# Written instruction 1
List every line in the listing below that contains the string "depth".

It is important to recognise that the religion practised for many centuries by the British state has never been a true reflection of the discipleship of faith to which Jesus Christ taught His followers to commit themselves. Commonly it has been little more than a tool in the hands of political power-brokers used to maintain their control over the masses. Many of the European Christian martyrs of the Reformation and afterwards lost their lives seeking freedom for themselves and others from such abuse of the gospel of Christ. They simply sought to be able to live and teach in accordance with their understanding of the Scriptures rather than the dictates of the civil and Church authorities. It was a just change to the law which allowed those who had a conscientious objection to swearing a specifically religious oath because of the teaching of Jesus to affirm in court. It was unjust to deny any human being the ability to testify in court simply because they were not nominally Christian, for The LORD has made all men and women in His image. That such changes were necessary in order to respect other people reminds us that the traditions of men are rarely the ways of God. Jesus warned His followers that in His kingdom leaders should be servants rather than lords (Mk. 10:42-45), but this is a teaching which goes against fallen human nature so it has rarely been practised by the ‘Christian’ kings and bishops of history.

# Dataset records
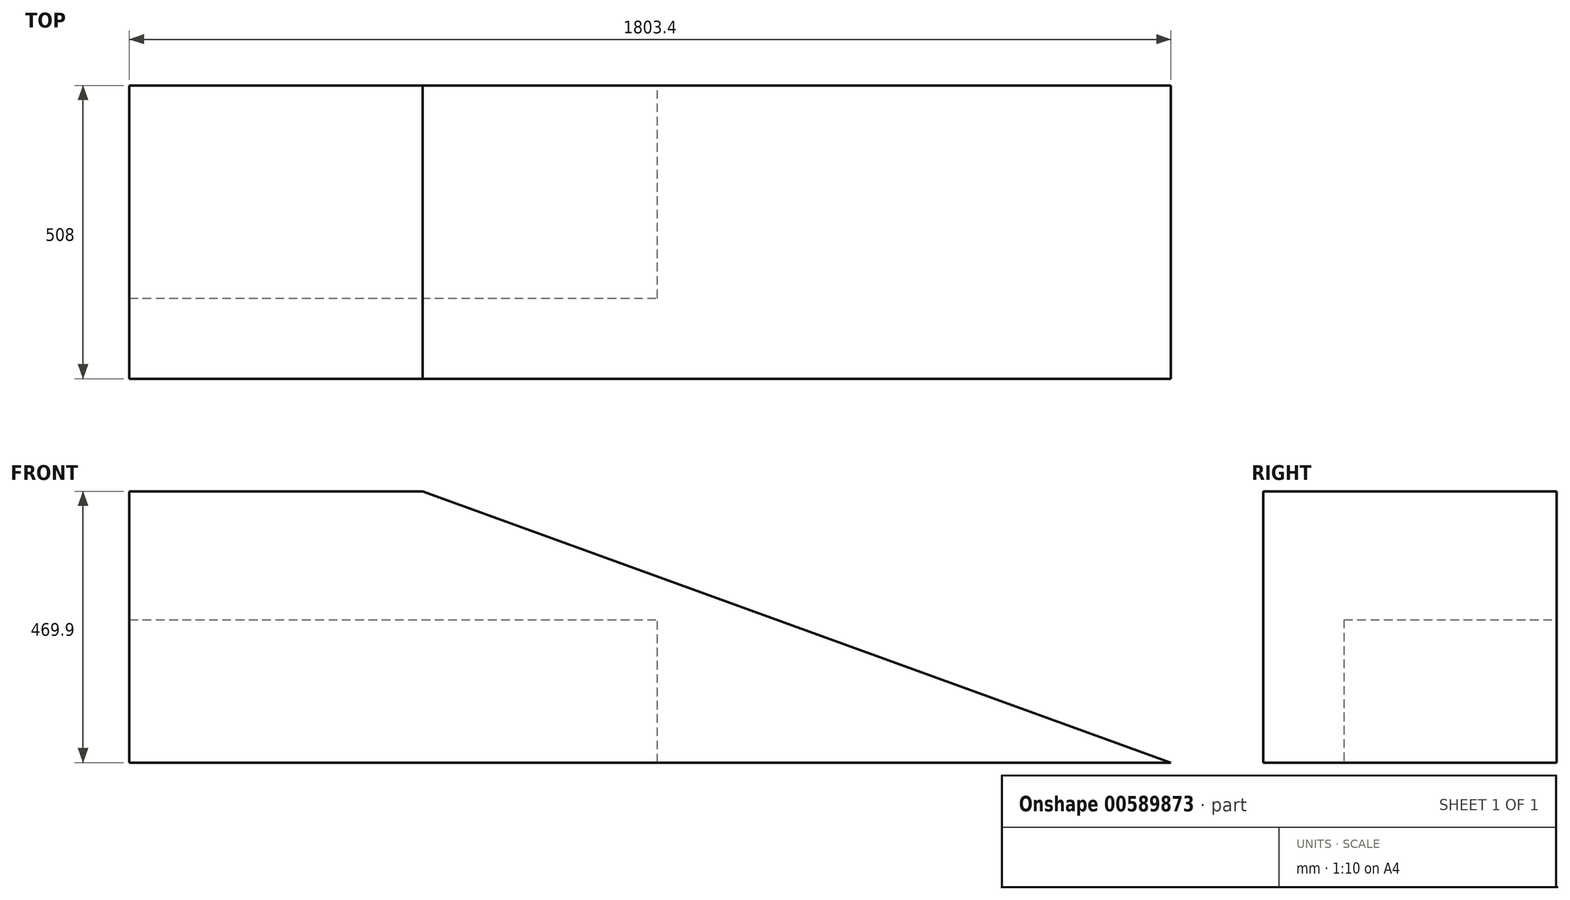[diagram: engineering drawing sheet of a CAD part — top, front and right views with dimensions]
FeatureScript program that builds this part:
annotation { "Feature Type Name" : "Feature", "Feature Type Description" : "" }
export const myFeature = defineFeature(function(context is Context, id is Id, definition is map)
    precondition{}
    {
        {
            var Q0;
            Q0=qCreatedBy(makeId("Front.planeOp"),FACE);
            var sketch = newSketch(context, id + "F0", { "sketchPlane" : qUnion([Q0])});
            skLineSegment(sketch, "E0.bottom", {"start": v(158.22, 0) * mm, "end": v(666.22, 0) * mm});
            skLineSegment(sketch, "E0.top", {"start": v(158.22, -469.9) * mm, "end": v(1961.62, -469.9) * mm});
            skLineSegment(sketch, "E0.left", {"start": v(158.22, 0) * mm, "end": v(158.22, -469.9) * mm});
            skLineSegment(sketch, "E1", {"start": v(1961.62, -469.9) * mm, "end": v(666.22, 0) * mm});
            skSolve(sketch);
        }
        {
            var Q0;
            Q0 = qSketchRegion(id + "F0", true);
            extrude(context, id + "F1", {"entities" : qUnion([Q0]), "depth" : 508 * mm, "offsetDistance" : 25.4 * mm});
        }
        {
            var Q0;
            Q0=makeQuery(id+"F1.opExtrude","CAP_FACE",FACE,{"disambiguationData":[OSD([sQuery(id+"F0.wireOp",EDGE,"E0.bottom"),sQuery(id+"F0.wireOp",EDGE,"E0.top"),sQuery(id+"F0.wireOp",EDGE,"E0.left"),sQuery(id+"F0.wireOp",EDGE,"E1")])],"isStart":true});
            var sketch = newSketch(context, id + "F2", { "sketchPlane" : qUnion([Q0])});
            skLineSegment(sketch, "E2.bottom", {"start": v(-158.22, -469.9) * mm, "end": v(-1072.62, -469.9) * mm});
            skLineSegment(sketch, "E2.top", {"start": v(-158.22, -222.25) * mm, "end": v(-1072.62, -222.25) * mm});
            skLineSegment(sketch, "E2.left", {"start": v(-158.22, -469.9) * mm, "end": v(-158.22, -222.25) * mm});
            skLineSegment(sketch, "E2.right", {"start": v(-1072.62, -469.9) * mm, "end": v(-1072.62, -222.25) * mm});
            skSolve(sketch);
        }
        {
            var Q0;
            Q0=makeQuery(id+"F2.imprint","IMPRINT",FACE,{"disambiguationData":[TD([[makeQuery(id+"F2.imprint","IMPRINT",EDGE,{"derivedFrom":sQuery(id+"F2.wireOp",EDGE,"E2.bottom")}),-1.0]])]});
            extrude(context, id + "F3", {"entities" : qUnion([Q0]), "operationType" : NewBodyOperationType.REMOVE, "oppositeDirection" : true, "depth" : 368.3 * mm, "offsetDistance" : 25.4 * mm});
        }
    });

# Written instruction 2
In the passage above on religion and the British state, what did Jesus warn His followers that leaders in His kingdom should be?

# Finished answer 1
            extrude(context, id + "F1", {"entities" : qUnion([Q0]), "depth" : 508 * mm, "offsetDistance" : 25.4 * mm});
            extrude(context, id + "F3", {"entities" : qUnion([Q0]), "operationType" : NewBodyOperationType.REMOVE, "oppositeDirection" : true, "depth" : 368.3 * mm, "offsetDistance" : 25.4 * mm});

# Finished answer 2
Servants rather than lords.